Problem statement >>
Starting with the line that contains "Thrust is a force, measured" and stopping after the line that contains "Pressure is a", return each line below exactly as written, with no others.

Supplied material: Begin

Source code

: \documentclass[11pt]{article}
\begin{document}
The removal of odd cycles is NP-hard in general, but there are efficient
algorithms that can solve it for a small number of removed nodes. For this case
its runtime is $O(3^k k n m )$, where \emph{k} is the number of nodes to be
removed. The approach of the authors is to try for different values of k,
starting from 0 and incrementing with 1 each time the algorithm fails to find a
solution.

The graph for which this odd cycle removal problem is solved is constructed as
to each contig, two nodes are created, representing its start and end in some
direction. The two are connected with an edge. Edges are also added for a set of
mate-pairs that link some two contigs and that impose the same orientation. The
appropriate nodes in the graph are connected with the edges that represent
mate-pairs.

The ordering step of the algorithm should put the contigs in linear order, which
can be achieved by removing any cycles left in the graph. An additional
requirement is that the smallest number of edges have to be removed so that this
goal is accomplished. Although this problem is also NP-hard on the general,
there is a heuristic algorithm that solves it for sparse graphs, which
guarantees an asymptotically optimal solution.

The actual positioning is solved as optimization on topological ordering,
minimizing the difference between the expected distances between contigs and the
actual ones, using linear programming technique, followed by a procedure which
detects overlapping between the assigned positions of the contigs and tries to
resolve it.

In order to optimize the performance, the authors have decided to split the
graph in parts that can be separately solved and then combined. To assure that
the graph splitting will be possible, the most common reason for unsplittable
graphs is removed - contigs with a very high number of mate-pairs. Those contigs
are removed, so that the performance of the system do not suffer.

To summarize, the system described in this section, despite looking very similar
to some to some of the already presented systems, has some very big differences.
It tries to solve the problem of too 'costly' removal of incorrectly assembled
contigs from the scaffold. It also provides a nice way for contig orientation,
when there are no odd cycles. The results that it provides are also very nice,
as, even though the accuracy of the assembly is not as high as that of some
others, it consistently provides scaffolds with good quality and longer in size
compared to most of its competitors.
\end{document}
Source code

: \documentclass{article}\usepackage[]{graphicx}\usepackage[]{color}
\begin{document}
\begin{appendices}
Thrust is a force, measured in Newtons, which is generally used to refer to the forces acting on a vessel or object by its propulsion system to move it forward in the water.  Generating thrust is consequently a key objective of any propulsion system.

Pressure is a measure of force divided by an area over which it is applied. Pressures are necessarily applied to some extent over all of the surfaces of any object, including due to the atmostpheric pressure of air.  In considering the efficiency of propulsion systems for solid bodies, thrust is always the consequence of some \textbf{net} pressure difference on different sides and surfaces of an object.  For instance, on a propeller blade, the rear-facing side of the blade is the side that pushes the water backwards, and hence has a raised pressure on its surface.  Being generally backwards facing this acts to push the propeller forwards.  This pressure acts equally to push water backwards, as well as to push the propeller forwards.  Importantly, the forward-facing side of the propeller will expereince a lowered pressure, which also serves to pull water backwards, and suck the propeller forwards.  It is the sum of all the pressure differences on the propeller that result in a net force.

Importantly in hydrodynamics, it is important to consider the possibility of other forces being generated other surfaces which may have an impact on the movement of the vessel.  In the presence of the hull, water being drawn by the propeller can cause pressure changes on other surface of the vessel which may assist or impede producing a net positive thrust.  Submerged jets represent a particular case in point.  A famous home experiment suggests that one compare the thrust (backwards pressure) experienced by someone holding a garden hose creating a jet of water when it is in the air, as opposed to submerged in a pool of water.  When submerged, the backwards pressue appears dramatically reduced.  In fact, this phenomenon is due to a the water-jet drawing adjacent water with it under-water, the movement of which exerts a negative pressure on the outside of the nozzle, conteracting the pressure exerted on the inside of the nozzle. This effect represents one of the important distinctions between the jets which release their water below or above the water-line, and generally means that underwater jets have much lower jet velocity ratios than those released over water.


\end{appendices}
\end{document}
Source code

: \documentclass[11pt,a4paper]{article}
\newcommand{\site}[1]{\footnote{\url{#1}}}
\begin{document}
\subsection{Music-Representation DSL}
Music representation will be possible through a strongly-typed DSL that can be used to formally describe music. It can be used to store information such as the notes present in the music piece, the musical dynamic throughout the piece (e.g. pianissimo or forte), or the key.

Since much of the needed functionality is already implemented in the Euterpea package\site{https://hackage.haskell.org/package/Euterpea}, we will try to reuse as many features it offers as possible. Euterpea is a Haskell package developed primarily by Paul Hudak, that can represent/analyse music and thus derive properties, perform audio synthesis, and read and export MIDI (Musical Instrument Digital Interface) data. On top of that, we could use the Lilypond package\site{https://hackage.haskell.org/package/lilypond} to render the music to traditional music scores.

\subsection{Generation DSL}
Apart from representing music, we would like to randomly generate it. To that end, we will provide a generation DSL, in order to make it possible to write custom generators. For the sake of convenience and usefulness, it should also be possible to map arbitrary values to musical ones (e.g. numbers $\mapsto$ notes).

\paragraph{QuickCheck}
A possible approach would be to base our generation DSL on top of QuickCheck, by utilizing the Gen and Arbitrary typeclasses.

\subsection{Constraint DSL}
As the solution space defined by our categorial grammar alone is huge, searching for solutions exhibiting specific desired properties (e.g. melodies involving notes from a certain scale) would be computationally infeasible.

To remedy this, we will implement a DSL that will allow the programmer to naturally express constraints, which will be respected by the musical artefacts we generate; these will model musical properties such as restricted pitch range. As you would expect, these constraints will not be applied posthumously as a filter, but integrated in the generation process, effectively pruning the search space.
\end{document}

Supplied material: End

Response box >>
Thrust is a force, measured in Newtons, which is generally used to refer to the forces acting on a vessel or object by its propulsion system to move it forward in the water.  Generating thrust is consequently a key objective of any propulsion system.

Pressure is a measure of force divided by an area over which it is applied. Pressures are necessarily applied to some extent over all of the surfaces of any object, including due to the atmostpheric pressure of air.  In considering the efficiency of propulsion systems for solid bodies, thrust is always the consequence of some \textbf{net} pressure difference on different sides and surfaces of an object.  For instance, on a propeller blade, the rear-facing side of the blade is the side that pushes the water backwards, and hence has a raised pressure on its surface.  Being generally backwards facing this acts to push the propeller forwards.  This pressure acts equally to push water backwards, as well as to push the propeller forwards.  Importantly, the forward-facing side of the propeller will expereince a lowered pressure, which also serves to pull water backwards, and suck the propeller forwards.  It is the sum of all the pressure differences on the propeller that result in a net force.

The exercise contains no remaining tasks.